Could you format every item below as a Markdown table with the columns No. and Line, one numbered row per line, skipping blank lines and leaving the pictures out?

RECORDED INFORMATION:
↓

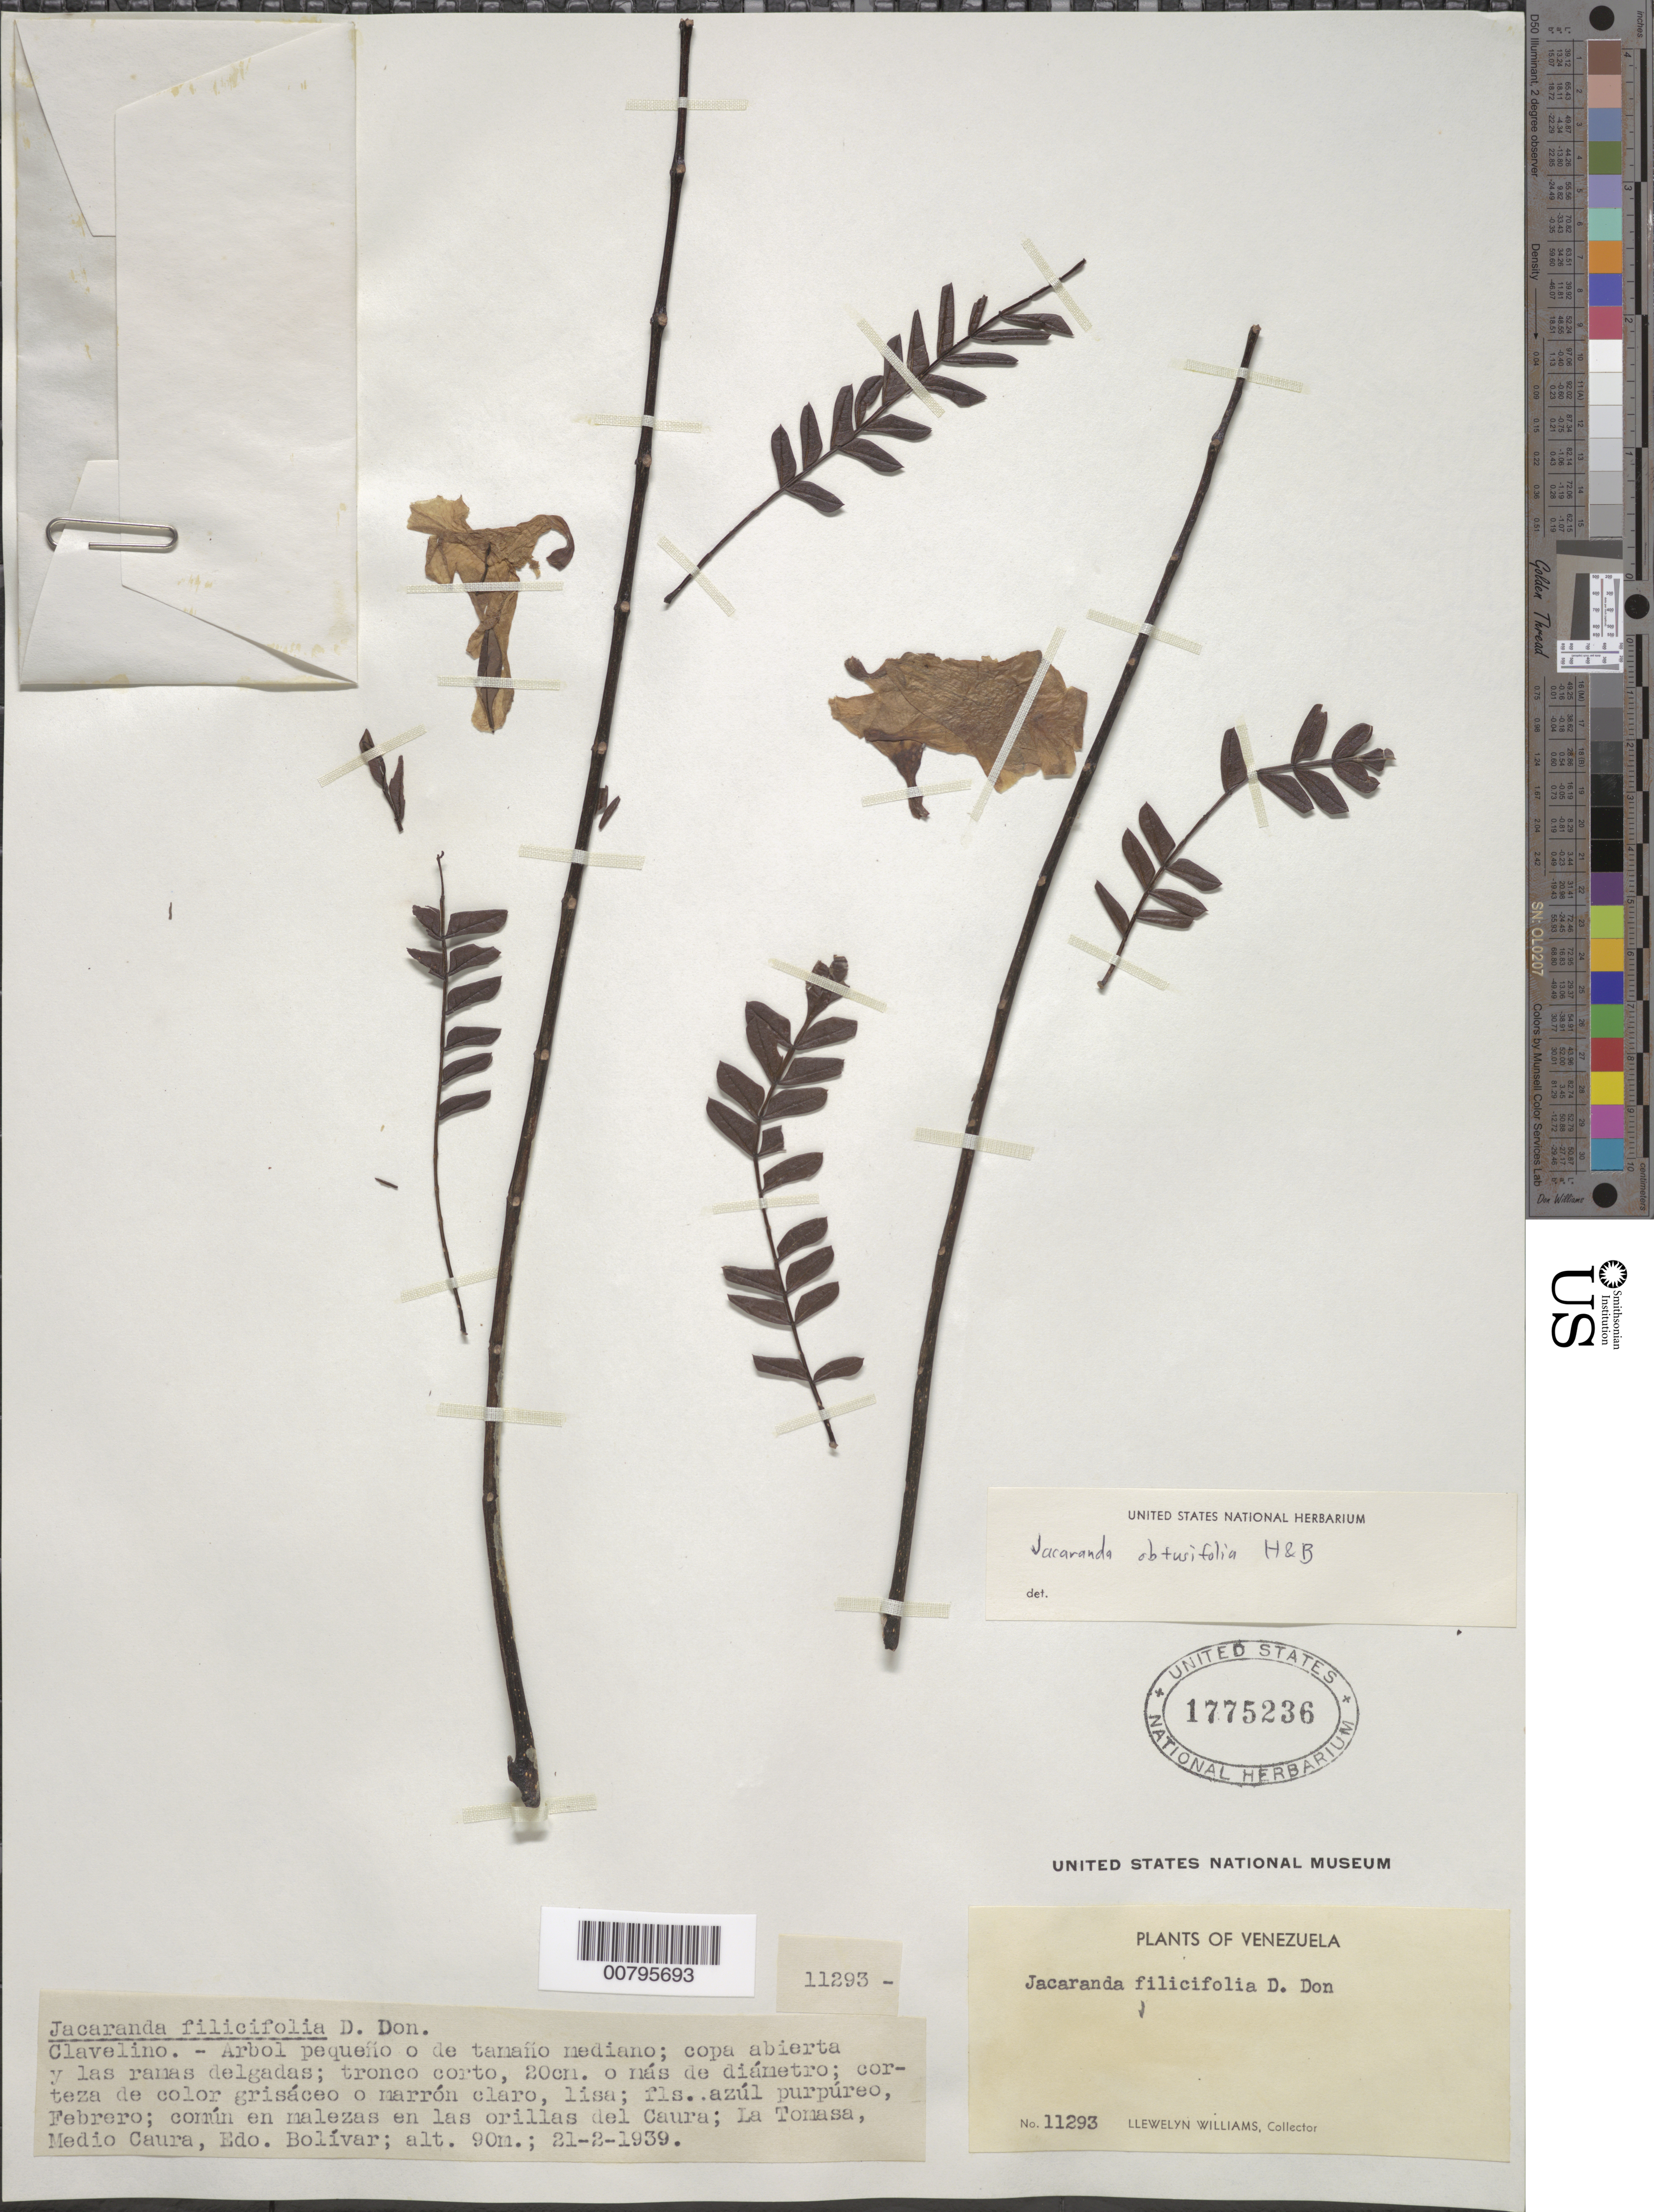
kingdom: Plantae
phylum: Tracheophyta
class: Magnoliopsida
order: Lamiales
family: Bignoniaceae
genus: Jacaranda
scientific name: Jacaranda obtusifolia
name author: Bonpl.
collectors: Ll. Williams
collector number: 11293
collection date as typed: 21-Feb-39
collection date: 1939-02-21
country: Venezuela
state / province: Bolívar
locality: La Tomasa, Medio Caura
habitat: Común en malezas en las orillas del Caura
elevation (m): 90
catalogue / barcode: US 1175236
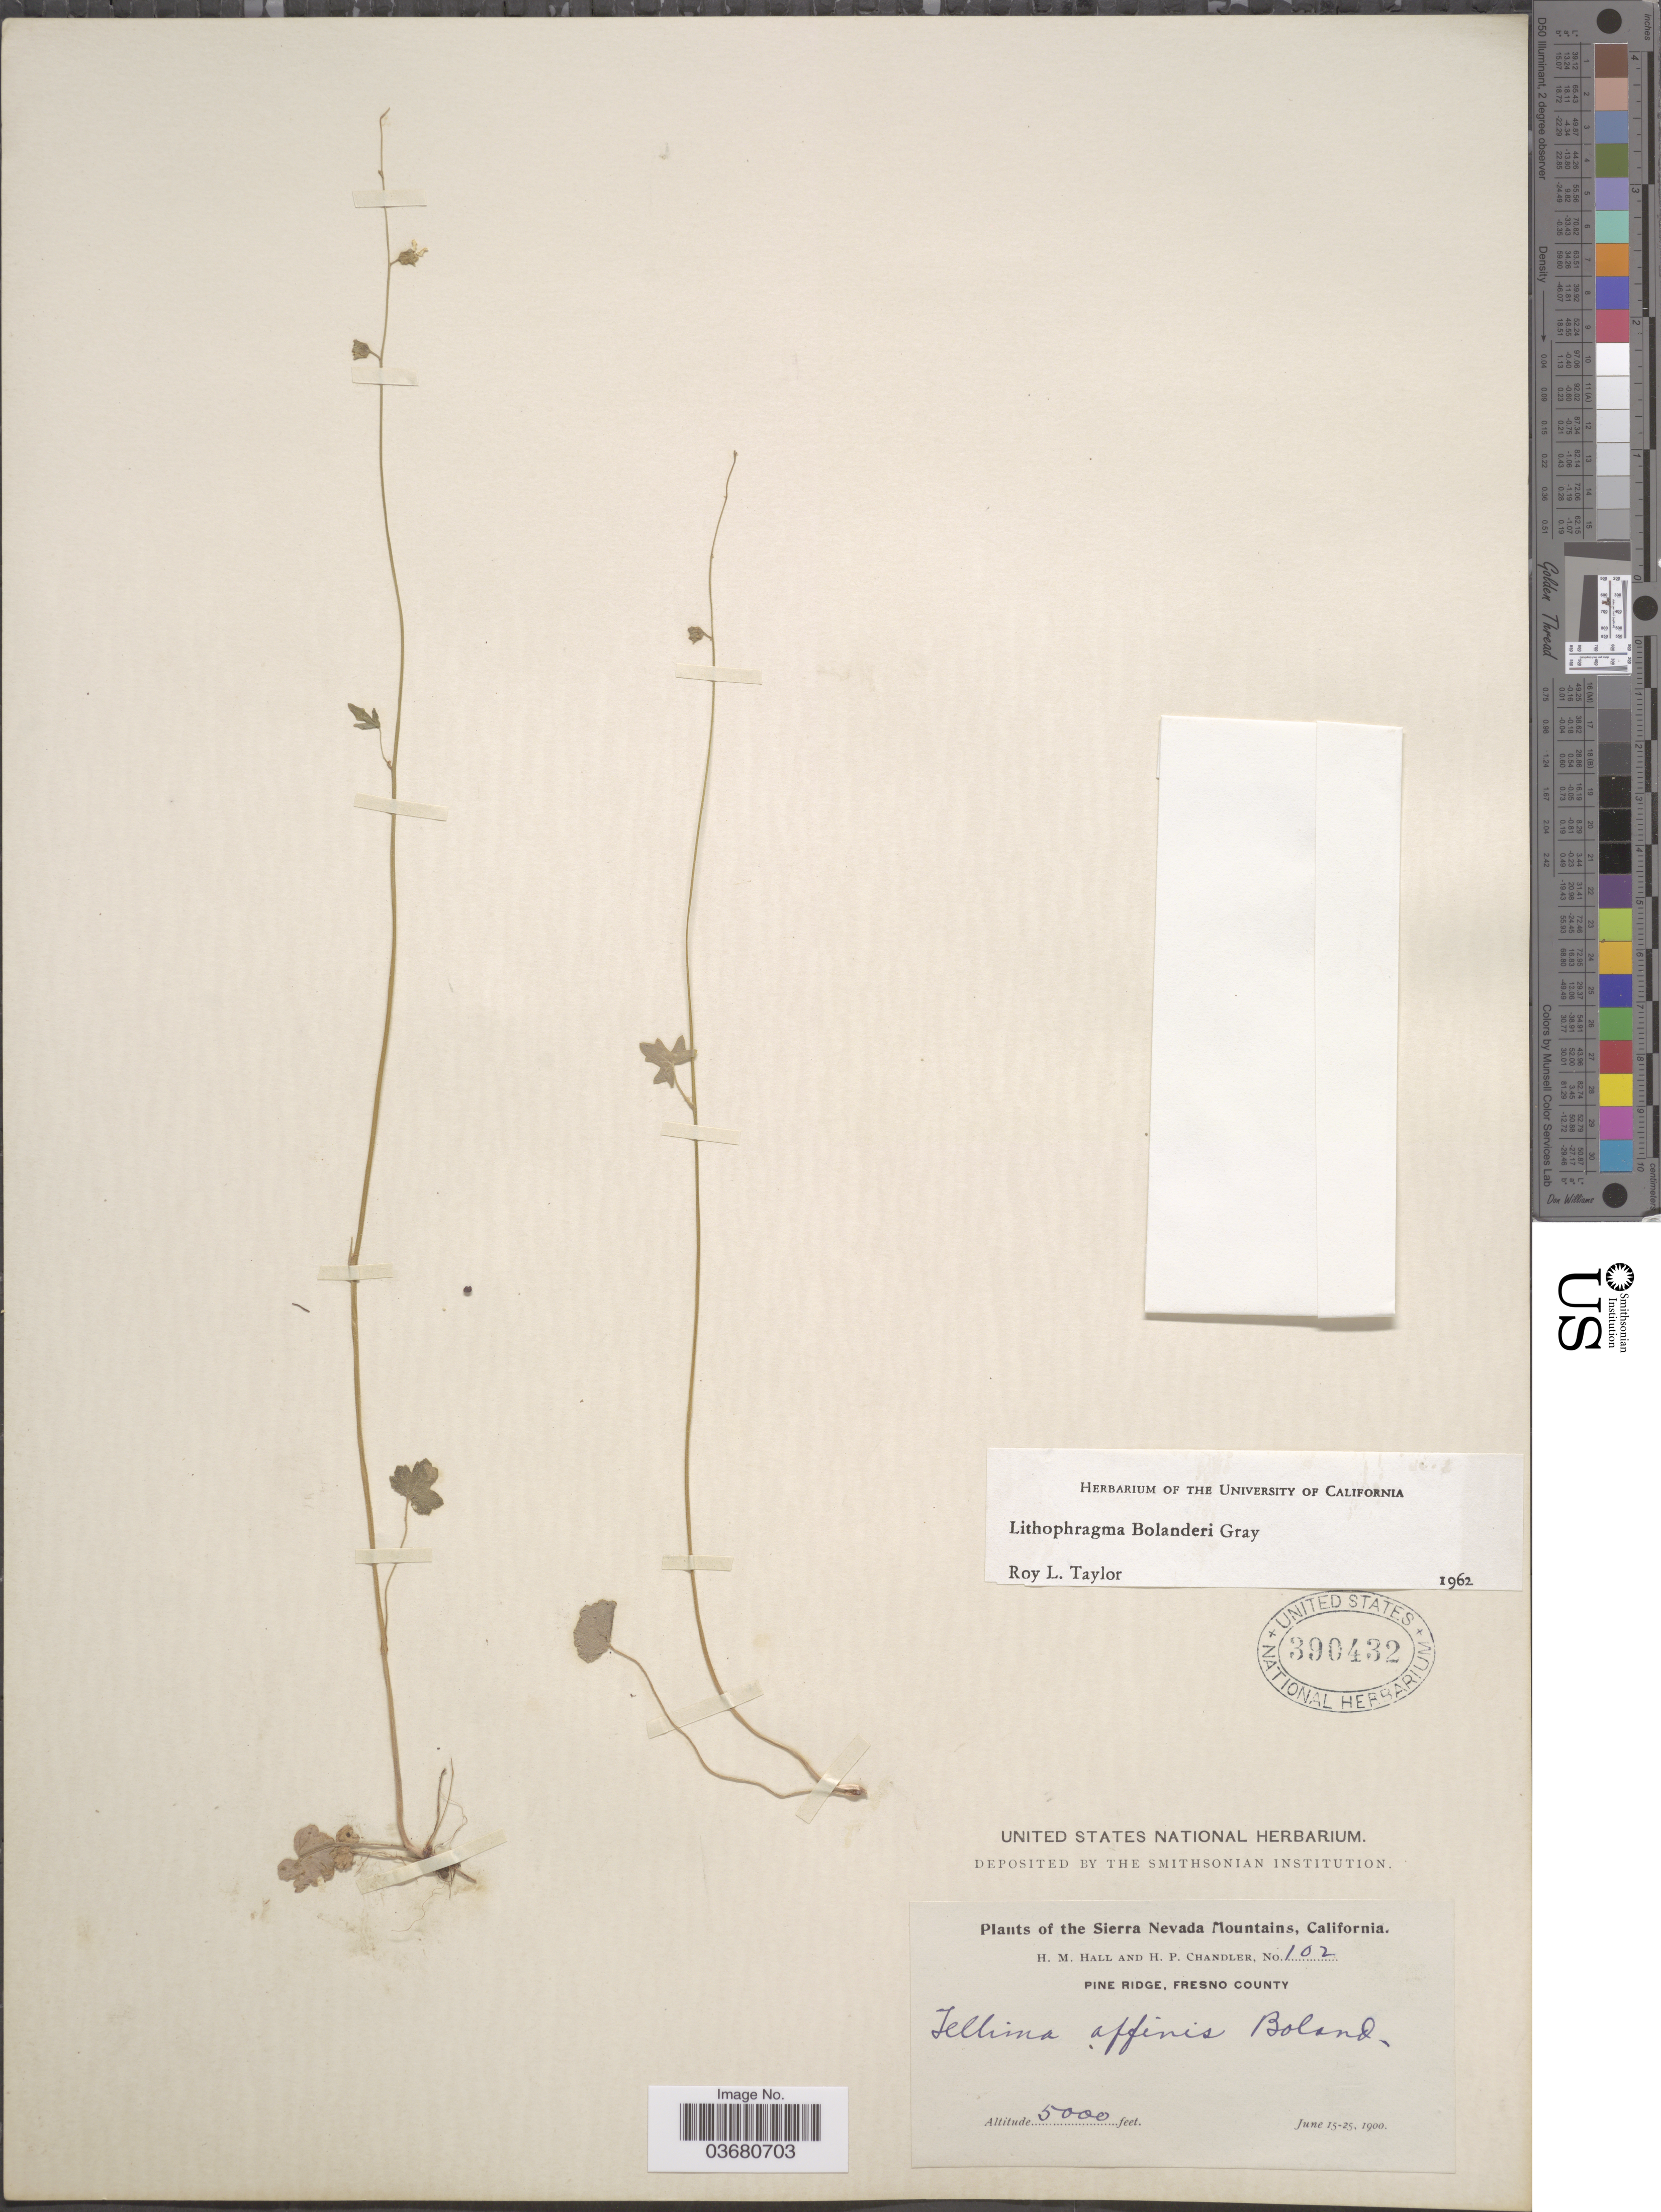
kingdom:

↑

RIGHT ANSWER:
| No. | Line |
|---|---|
| 1 | kingdom: Plantae |
| 2 | phylum: Tracheophyta |
| 3 | class: Magnoliopsida |
| 4 | order: Lamiales |
| 5 | family: Bignoniaceae |
| 6 | genus: Jacaranda |
| 7 | scientific name: Jacaranda obtusifolia |
| 8 | name author: Bonpl. |
| 9 | collectors: Ll. Williams |
| 10 | collector number: 11293 |
| 11 | collection date as typed: 21-Feb-39 |
| 12 | collection date: 1939-02-21 |
| 13 | country: Venezuela |
| 14 | state / province: Bolívar |
| 15 | locality: La Tomasa, Medio Caura |
| 16 | habitat: Común en malezas en las orillas del Caura |
| 17 | elevation (m): 90 |
| 18 | catalogue / barcode: US 1175236 |
| 19 | kingdom: |